● **Exercise a**
In the passage on slavery below, condense the paragraph beginning "But while the contraband traffic in slaves" into a short list that keeps its main facts.

● **Document text**

┄┄┄┄┄┄

A large exception has to be made among
the ill-treated slaves of Spaniards in favour of
household pets. The Spanish colonist is
luxurious and indolent: his house-slave wears
fine linen, and lives delicately, as a lady's dog
or cat may in this country be dieted on cream
and chicken; while the yard dog gets what
bones he can, and has no mistress to care how
often he may have his ribs kicked by the groom.
Such difference exists between the house-
slave and the field-slave in the Spanish colonies
a difference that only aggravates our sense of
the wrong done to manhood in their persons.

Again, for the maintenance of the system
which exists among the Spanish colonists, it is
obviously necessary that the importation of
fresh slaves should not be discontinued. The
Spanish Government bound itself to
cooperation in the measures taken for the
suppression of the slave trade on the coast of
Africa. Nevertheless, minor officials in the
Spanish colonies find it well worth their
while to accept the rich commission offered
for assistance in the illegal traffic. We have
been told by friends who have resided at
Havana, of immense sums realised in a single
year by one official out of that perquisite of
office in Spanish American colonies,
connivance at the slave trade. The inhabitants
of colonies are bound to give notice whenever
they may see newly imported slaves driven
across their respective districts. It is the
custom, therefore, in Cuba, to issue along a
projected line of march underhand notification
to the public, in order that all gentlemen
with tender consciences may get out of the
way and have an alibi to plead in case of any
possible inquiry. M. Casimir Leconte, to
whose experience in slave countries, as
detailed a month or two since in the Revue
des Deux Mondes, we are indebted for much
that will be stated here, illustrates this
practice by an example. "I was one day," he
says, "at a large estate in the canton of
Banaguises, and the proprietor expressed his
annoyance at a neglect of duty in his neighbours.
They had passed over his ground
without ceremony a convoy of two thousand
blacks newly imported, and the proprietor
said very reasonably: 'See what a dilemma
they will have placed me in, should the judge
come down and put me to my oath; if they
had only warned me, I might easily have
gone to dinner at Cardenas.'"

But while the contraband traffic in slaves
is essential to the working of the slave
system on its present footing in the Spanish
Antilles, among the Anglo-Americans
importation has entirely ceased. The bodily
condition of the slaves under our cousins in
Americawe speak now only of their bodily
condition, rating them not as men, but as so
much live stockis good. They are, on the
whole, fed as amply, and are as well treated
as the upper class of European horses. They
have therefore thriven and their stock is
multiplied in the land; their inherent power
of reproduction more than balances the amount
of physical decay; and it is not, therefore,
found necessary to import any fresh stock
from abroad. In 1840 the number of slaves
in the United States was not quite two
millions and a half. In the year 1850 there
were more than three millions. The increase
in ten years had amounted to twenty-three
and a half per cent.

┄┄┄┄┄┄

● **Exercise b**
Filter the entries below and copy every line that contains the word "What".

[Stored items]
┄┄┄┄┄┄

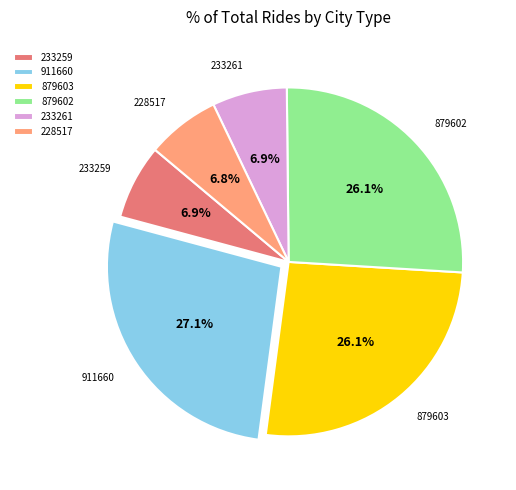

What percentage is the 228517 slice, to the nearest percent?

7%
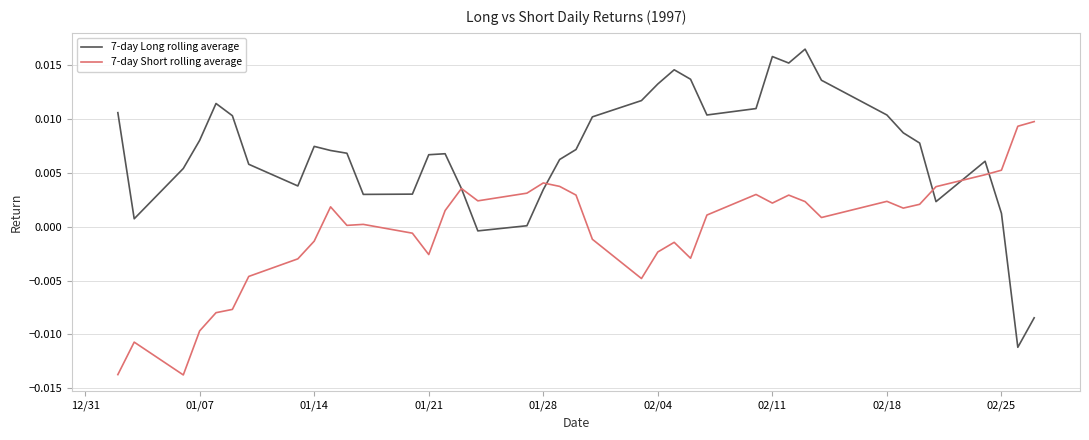

Which series has the largest total across all categories?

7-day Long rolling average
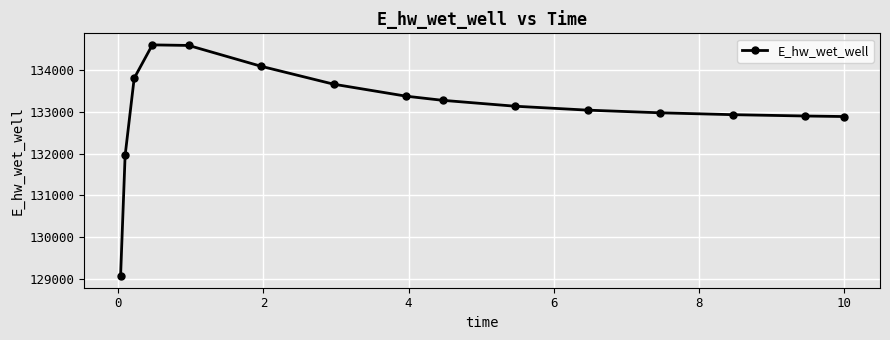

What is the difference between the second highest and minimum values?

5532.5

┄┄┄┄┄┄

● **Output a**
- Slave importation has entirely ceased among the Anglo-Americans, though contraband traffic is essential to the slave system in the Spanish Antilles.
- Judged only by bodily condition, as livestock rather than as men, slaves in America are in good condition.
- On the whole, they are fed as amply and treated as well as the upper class of European horses.
- Their numbers have grown through reproduction, which more than balances physical decay, so no fresh stock needs to be imported.
- In 1840 the United States held not quite two and a half million slaves. By 1850 it held more than three million, an increase of twenty-three and a half percent in ten years.

● **Output b**
What percentage is the 228517 slice, to the nearest percent?
What is the difference between the second highest and minimum values?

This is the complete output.